KABUL – Afghanistan edged closer to a long-awaited resolution to August's presidential vote Monday as election workers started recounting suspect ballots and an official said a ruling on whether President Hamid Karzai won or will face a runoff is expected next week.
The Aug. 20 election was hampered by violence and allegations of vote-rigging that have since plunged the country into an electoral crisis while Taliban militants are expanding from their southern strongholds into the north and west.
Preliminary results released last month showed Karzai won the voting with 54.6 percent, enough to avoid a runoff with second-place finisher Abdullah Abdullah, his former foreign minister. But the recount and audit ordered by a U.N.-backed fraud panel could cut Karzai's votes below the 50 percent threshold needed to win outright.
About 13 percent of the country's approximately 26,300 polling stations are considered questionable by the fraud panel because they had more than 100 percent turnout or more than 95 percent of votes for one candidate.
A sampling of 358 ballot boxes is being examined as a way to speed the investigative process. Counting all 3,498 suspect boxes could take months, potentially delaying a verdict on the vote until spring, which some fear would create a power vacuum at a critical time when attacks by a resurgent Taliban are growing. Winter snows that typically start in November make much of the country impassable for months.
Election workers started opening and investigating boxes Monday, though they still have to wait for 84 of the boxes to arrive in the capital, according to the deputy director of the election commission, Zekria Barakzai.
If fraud is found in any of the 358 boxes, those votes will be thrown out, according to the election commission. Those results will then be used to decide what percentage of votes to void for each candidate in the 3,498 suspect polling stations.
Barakzai said the count should take about three days to complete and that the commission would be able to announce final results "by the end of next week."
If a runoff is required, Barakzai said it must be held within two to three weeks of the announcement of the results.
The fraud panel is also conducting separate investigations into specific allegations of fraud and has already voided ballots from dozens of polling stations in those examinations.
The former No. 2 official at the U.N. mission in Afghanistan, Peter Galbraith, said Monday the United Nations "did not exercise its responsibility" in combating fraud.
Galbraith told ABC television that problems with the vote were preventable and accused the U.N. of not doing enough.
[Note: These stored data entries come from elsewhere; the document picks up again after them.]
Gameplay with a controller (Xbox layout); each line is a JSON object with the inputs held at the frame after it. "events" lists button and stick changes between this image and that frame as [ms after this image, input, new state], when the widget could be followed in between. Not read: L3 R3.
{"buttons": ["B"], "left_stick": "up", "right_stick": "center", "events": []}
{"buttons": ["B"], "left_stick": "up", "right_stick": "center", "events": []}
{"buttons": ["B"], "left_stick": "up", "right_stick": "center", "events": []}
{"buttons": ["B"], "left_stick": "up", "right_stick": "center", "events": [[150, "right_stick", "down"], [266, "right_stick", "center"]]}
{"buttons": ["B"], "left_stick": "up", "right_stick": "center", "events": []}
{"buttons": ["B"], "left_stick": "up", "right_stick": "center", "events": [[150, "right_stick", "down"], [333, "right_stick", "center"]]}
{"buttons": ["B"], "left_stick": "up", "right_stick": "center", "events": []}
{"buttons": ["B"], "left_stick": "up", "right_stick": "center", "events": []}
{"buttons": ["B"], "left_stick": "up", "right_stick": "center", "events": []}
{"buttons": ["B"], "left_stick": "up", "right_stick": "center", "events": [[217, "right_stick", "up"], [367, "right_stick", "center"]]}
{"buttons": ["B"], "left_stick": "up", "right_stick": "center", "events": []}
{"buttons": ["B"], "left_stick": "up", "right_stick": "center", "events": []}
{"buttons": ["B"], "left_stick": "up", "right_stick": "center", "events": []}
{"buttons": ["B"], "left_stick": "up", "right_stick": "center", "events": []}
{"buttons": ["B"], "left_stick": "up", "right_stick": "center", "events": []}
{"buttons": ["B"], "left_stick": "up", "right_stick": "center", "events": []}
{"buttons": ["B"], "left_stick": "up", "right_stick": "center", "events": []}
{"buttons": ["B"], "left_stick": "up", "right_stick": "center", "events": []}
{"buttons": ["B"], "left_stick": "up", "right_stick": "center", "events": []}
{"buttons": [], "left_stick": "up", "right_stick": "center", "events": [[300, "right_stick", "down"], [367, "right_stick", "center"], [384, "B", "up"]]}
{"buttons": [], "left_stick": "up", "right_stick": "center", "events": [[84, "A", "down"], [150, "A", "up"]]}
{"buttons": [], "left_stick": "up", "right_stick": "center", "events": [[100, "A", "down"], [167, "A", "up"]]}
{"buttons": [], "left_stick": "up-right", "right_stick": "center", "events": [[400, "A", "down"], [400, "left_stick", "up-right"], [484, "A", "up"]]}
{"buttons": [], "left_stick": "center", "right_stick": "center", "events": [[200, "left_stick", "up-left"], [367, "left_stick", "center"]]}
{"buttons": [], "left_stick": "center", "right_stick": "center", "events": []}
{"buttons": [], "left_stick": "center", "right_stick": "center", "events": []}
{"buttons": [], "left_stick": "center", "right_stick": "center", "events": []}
Galbraith was fired from his post after an argument with his boss over how to handle fraud investigations.
Bolstering Afghanistan's weak and corruption-ridden government is considered key to President Barack Obama's strategy for curbing the Taliban insurgency so that U.S. and other international troops can go home.
However, the fraud allegations threaten to undermine those plans at a time when the Taliban is proving to be a skillful and determined adversary.
In a sign of the growing insurgent threat, hundreds of militants launched fierce attacks Saturday against two isolated outposts in Nuristan province, killing eight American soldiers in the biggest loss of U.S. life in a single battle since 2001. About 20 Afghan security troopers were captured in the attacks about 20 miles from the border with Pakistan.
Afghan officials said U.S. and Afghan forces had sealed off an area Monday where the assailants were believed to hiding.
The Obama administration is also divided over a request by the top military commander here, Gen. Stanley McChrystal, to send up to 40,000 more U.S. soldiers to Afghanistan. Obama is considering a range of ideas for changing course in Afghanistan, including scaling back, staying put or sending more troops to fight the insurgency.
U.S. officials also are waiting for the results of the Afghan election.
As the debate rages in Washington, the NATO command reported that two more international soldiers, including one American, were killed in recent fighting. A statement from the alliance said a U.S. soldier died of wounds suffered in a bombing Sunday in the south.
It said a second service member died of wounds in a roadside bombing Monday, also in the south, but the victim's nationality was not released.
At least 16 U.S. service members have been killed in Afghanistan so far this month — matching the American death toll for all of October 2008.